Partitura · January 2025

Welcome to 2025, the year in which Casa da Música celebrates its 20th anniversary. Over this time, we have given the stage to artists and projects from the most diverse eras, geographies, cultures, and aesthetic movements. It is a legacy that honors us and a starting point for designing the new season, whose first festival, Caminhos Cruzados (Crossed Paths), celebrates precisely the meeting of diversity under the common denominator of music.

The New Year’s Concert takes us on a journey through the Viennese salons, with their always charming and lively waltzes, polkas, and marches, setting the perfect tone to embrace another turn around the sun.

Francisco Costa and Yoav Levanon, two young talents, are the protagonists of the recitals that inaugurate the Piano Series, both taking place in January. The first is a Portuguese pianist and opens the season with a concert filled with 20th-century Russian music. The second, an Israeli prodigy widely regarded as one of the greatest future names of the instrument, presents a programme of extraordinary virtuosity, offering us works by Bach, Chopin, and Liszt.

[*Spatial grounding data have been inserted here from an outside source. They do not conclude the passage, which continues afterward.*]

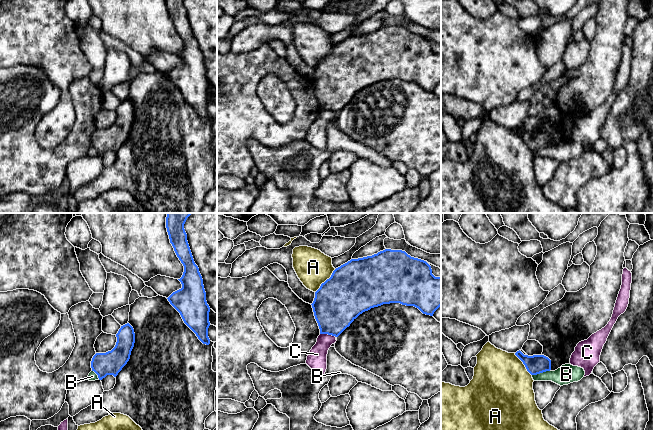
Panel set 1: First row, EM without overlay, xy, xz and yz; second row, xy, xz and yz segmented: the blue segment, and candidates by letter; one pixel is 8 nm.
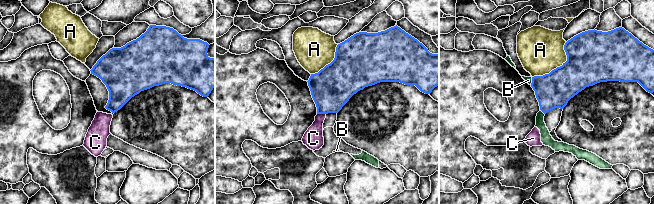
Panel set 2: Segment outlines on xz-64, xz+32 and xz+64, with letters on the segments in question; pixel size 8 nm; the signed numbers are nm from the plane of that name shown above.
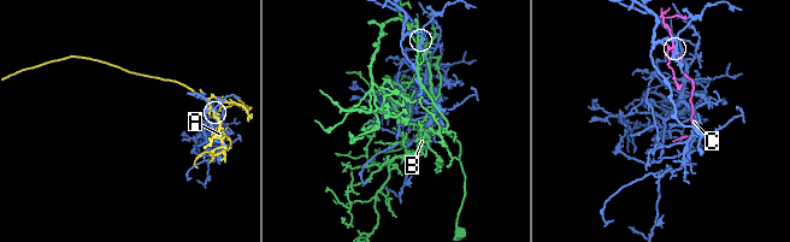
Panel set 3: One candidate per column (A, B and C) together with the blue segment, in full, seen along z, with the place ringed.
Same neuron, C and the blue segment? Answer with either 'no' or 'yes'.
no

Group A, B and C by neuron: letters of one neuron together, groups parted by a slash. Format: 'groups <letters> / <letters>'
groups A / B / C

Piano enthusiasts can also appreciate Levanon’s musical prowess in another setting, alongside our Symphony Orchestra, under the direction of the acclaimed Russian conductor Anna Rakitina. Together, they will perform another technically demanding masterpiece: Rhapsody on a Theme of Paganini by Rachmaninoff. With a double presence at the Caminhos Cruzados festival – discussed in more detail in the next pages (Tónica) – the oldest of our in-house ensembles concludes the month with symphonies by three giants: Mozart, Mendelssohn, and Brahms.

From other areas of music, we welcome names such as the ever-unpredictable David Bruno, who presents his new album, Paradise Village; the trio GoGo Penguin, armed with the emotive and cinematic Everything is Going to Be OK, a record that fuses jazz, electronic, hip hop, rock, and classical music; and the project Wanderer Songs, which offers us an artistic reinterpretation of the musical and human legacy of José Afonso.

It is also worth exploring the educational activities scheduled for this first month of the year, keeping an eye on the school concerts and discovering the itinerary of the 16th Open Course in Music History, whose initial module takes place entirely in January and explores the evolution of the piano over the centuries.

With that said, it is time to turn through the pages of this Partitura, and among the many diverse offerings we present, make your choices. Happy reading and a prosperous New Year – preferably with the best music, in our company.

TONIC

Since 2007, Casa da Música has opened its doors to allow a composer to make it their home as well – we call this the “Composer in Residence.” For an entire year, the programming seeks to create a sonic portrait of the chosen figure, exploring their various creative stages, while also stimulating and supporting the composition of new works, which are later premiered by the resident ensembles. All of this takes place in an environment that fosters an intense and rich exchange between composer, performer, and audience. Those who have followed Casa da Música over the years may have encountered figures like Emmanuel Nunes, Kaija Saariaho, Pascal Dusapin, Sir Harrison Birtwistle, Rebecca Saunders, Vasco Mendonça, and many others in the corridors or in Sala Suggia. In this year of Caminhos Cruzados (Crossed Paths), we hand over the keys to Liza Lim, an Australian composer who has lived in Brunei, Southeast Asia, and studied in Amsterdam. A composer, professor, and researcher, Liza Lim focuses on creating music rooted in collaborative and transcultural practices.

LOVE Under construction

What was originally planned as a 200-square-meter residence is now an imposing cultural building, included by the British newspaper The Times among the five most representative architectural works of the first decade of the 21st century. The story will not be unfamiliar to those who followed the construction of Casa da Música, as it was never kept secret: Rem Koolhaas, the project’s architect, was the first to recount it. After all, if transparency – understood as the visual continuity between interior and exterior – was the building’s defining characteristic, it made sense to be consistent and not conceal its distant origins.